#### ABOUT THIS TASK
Your task is to repeat exactly the lines below between the line holding "2. Select your dietary preferences." and the line holding "Contributions, issues, and", inclusive, and only those.

#### Stored data entries
*** Block opens ***
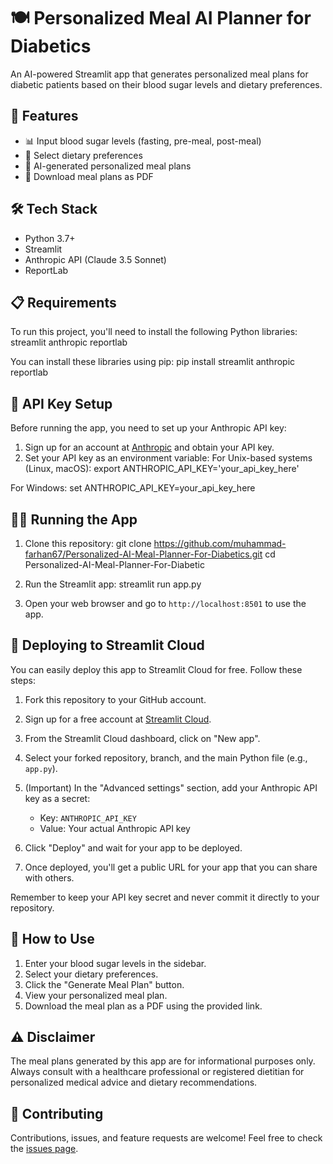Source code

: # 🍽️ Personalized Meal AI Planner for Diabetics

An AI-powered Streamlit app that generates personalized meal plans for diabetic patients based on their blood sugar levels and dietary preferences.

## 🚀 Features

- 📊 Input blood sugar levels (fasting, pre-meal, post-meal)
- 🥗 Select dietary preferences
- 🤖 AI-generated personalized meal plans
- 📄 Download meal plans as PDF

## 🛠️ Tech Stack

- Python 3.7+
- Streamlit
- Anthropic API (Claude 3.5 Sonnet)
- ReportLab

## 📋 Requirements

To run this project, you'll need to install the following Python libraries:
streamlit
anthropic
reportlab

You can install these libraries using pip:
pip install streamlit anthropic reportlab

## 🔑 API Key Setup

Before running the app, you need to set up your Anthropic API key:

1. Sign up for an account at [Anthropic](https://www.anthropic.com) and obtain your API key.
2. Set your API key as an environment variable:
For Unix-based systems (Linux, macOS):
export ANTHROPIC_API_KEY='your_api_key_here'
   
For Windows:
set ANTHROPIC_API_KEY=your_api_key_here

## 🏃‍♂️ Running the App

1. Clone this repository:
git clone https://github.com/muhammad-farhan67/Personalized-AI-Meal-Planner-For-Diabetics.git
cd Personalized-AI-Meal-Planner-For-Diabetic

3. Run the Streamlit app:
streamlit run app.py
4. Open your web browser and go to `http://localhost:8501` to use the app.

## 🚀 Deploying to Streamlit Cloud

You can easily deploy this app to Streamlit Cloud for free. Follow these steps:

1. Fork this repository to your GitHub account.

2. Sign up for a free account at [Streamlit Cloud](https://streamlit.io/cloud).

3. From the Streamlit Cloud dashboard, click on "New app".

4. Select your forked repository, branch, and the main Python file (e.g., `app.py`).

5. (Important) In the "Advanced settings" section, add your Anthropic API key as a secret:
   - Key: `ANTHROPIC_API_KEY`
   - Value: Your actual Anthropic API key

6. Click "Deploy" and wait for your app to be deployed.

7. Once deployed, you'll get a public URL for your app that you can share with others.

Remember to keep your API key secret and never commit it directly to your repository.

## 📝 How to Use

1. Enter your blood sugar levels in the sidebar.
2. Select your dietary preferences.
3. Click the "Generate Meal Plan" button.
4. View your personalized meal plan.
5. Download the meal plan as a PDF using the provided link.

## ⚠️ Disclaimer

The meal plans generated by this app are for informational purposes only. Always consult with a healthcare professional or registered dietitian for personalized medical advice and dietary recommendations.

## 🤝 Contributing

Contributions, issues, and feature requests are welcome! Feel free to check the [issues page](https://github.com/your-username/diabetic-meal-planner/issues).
*** Block closes ***
*** Block opens ***
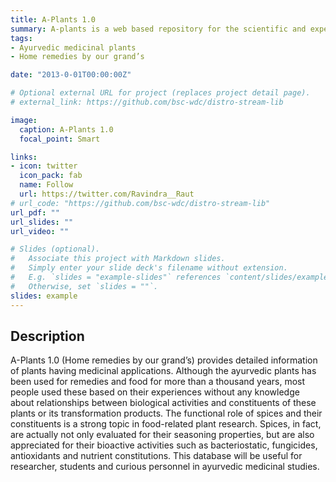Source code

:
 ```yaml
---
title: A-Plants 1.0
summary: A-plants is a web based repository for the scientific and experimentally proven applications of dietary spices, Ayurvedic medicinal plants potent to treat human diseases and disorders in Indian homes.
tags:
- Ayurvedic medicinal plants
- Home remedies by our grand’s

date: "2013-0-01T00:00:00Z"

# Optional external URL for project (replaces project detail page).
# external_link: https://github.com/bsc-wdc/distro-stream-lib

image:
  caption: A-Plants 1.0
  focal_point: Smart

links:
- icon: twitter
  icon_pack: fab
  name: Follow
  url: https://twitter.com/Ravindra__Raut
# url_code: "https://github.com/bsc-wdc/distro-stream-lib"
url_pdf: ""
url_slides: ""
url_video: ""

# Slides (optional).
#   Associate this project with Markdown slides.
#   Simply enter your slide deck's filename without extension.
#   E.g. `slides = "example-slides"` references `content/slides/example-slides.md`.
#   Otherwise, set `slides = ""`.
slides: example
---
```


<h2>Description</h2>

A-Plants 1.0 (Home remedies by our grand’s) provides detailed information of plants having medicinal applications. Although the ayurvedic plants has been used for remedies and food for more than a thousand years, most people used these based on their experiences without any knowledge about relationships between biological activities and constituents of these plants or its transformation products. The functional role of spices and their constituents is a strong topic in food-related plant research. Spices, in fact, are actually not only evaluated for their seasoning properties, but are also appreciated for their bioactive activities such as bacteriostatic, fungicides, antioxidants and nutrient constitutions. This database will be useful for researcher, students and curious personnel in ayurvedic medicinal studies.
*** Block closes ***
*** Block opens ***
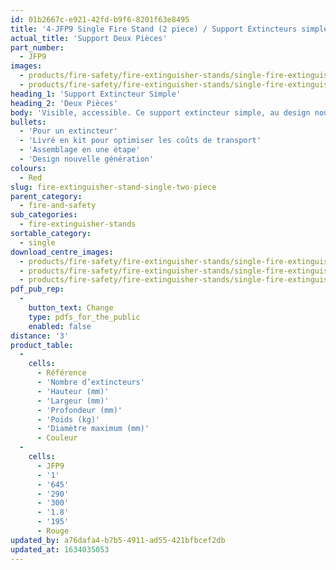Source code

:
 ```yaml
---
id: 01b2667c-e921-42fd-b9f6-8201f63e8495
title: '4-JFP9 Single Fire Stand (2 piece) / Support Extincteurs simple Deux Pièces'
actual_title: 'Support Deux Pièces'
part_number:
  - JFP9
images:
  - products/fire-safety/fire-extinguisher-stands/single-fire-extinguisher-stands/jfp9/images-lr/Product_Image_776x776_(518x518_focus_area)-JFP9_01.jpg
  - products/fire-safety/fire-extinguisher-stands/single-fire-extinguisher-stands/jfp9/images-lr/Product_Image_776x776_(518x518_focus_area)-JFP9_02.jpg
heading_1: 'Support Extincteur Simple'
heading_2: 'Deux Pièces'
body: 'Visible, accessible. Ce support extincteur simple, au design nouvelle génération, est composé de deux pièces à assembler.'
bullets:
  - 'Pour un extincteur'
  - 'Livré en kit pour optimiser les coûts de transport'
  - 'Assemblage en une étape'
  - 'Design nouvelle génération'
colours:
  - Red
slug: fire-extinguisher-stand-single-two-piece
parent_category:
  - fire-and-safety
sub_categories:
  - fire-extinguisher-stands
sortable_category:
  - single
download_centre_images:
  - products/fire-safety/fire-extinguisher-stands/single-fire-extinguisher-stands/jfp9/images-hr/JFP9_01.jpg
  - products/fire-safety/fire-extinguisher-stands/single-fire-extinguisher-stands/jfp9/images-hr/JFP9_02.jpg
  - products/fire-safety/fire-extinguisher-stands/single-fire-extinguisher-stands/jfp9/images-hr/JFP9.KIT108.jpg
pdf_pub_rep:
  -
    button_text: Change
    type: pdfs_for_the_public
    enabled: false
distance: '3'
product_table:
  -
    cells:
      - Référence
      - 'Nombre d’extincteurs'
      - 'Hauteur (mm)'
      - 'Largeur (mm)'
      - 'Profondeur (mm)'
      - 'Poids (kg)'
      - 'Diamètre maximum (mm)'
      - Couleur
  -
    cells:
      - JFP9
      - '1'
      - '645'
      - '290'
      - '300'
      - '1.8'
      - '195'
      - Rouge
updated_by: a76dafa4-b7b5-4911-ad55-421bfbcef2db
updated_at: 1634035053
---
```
*** Block closes ***
#### RESPONSE BOX
2. Select your dietary preferences.
3. Click the "Generate Meal Plan" button.
4. View your personalized meal plan.
5. Download the meal plan as a PDF using the provided link.

## ⚠️ Disclaimer

The meal plans generated by this app are for informational purposes only. Always consult with a healthcare professional or registered dietitian for personalized medical advice and dietary recommendations.

## 🤝 Contributing

Contributions, issues, and feature requests are welcome! Feel free to check the [issues page](https://github.com/your-username/diabetic-meal-planner/issues).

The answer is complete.